Come rispondere a "Mi parli di lei?" in un colloquio di lavoro

La domanda “Mi parli di lei?” è quasi sempre la prima che senti in un colloquio, ma non va mai sottovalutata. Non si tratta di raccontare tutta la propria vita, bensì di presentarsi in modo chiaro e strategico, collegando il proprio passato professionale alla posizione che si sta cercando.

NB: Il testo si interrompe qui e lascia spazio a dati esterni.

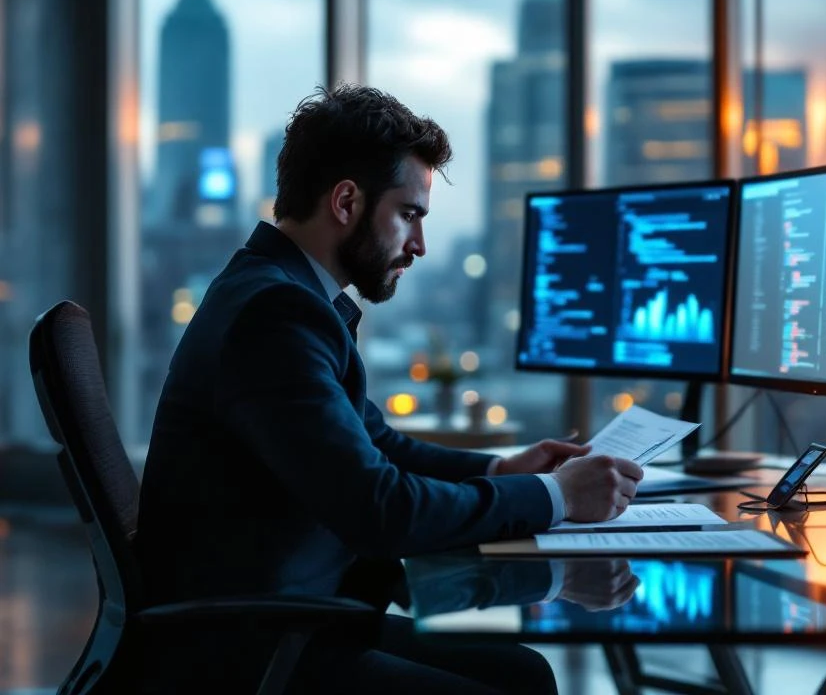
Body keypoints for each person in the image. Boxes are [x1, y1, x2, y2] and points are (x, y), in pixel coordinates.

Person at [135, 83, 644, 694]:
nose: (420, 245)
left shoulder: (280, 295)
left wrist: (504, 470)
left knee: (525, 673)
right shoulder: (275, 316)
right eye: (409, 214)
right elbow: (380, 509)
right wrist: (554, 496)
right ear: (346, 200)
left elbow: (380, 448)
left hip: (285, 619)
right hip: (251, 651)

Parti dal passato, ma punta al futuro

Inizia con un breve riassunto della tua esperienza, focalizzandoti sui ruoli e i risultati più rilevanti. Ad esempio, se stai concorrendo per un posto da project manager, puoi dire: “Negli ultimi cinque anni ho coordinato team in progetti di digitalizzazione, riducendo i tempi di consegna del 30%. È un’esperienza che mi ha dato competenze organizzative e di problem solving che porto in ogni ruolo”.

Fai connessioni chiare

Spiega come il tuo attuale lavoro ti abbia preparato per questa nuova opportunità. Mostra che non stai cercando un qualsiasi impiego, ma che sei interessato a questa azienda e a questo ruolo specifico. “Oggi gestisco un team di vendite, ma voglio evolvere verso un ruolo più strategico, proprio come quello che offrite”.

Non dimenticare gli esempi

I punti di forza vanno dimostrati. Dire “sono motivato” non basta. Meglio: “sono tenace: l’anno scorso ho portato a termine un progetto bloccato da mesi, coordinando due team in diverse sedi”.

In sintesi, questa risposta è il tuo biglietto da visita. Deve essere personale, precisa e orientata al valore che sai offrire. Non raccontare chi sei in generale, ma chi sei nel lavoro – e perché faresti bene qui.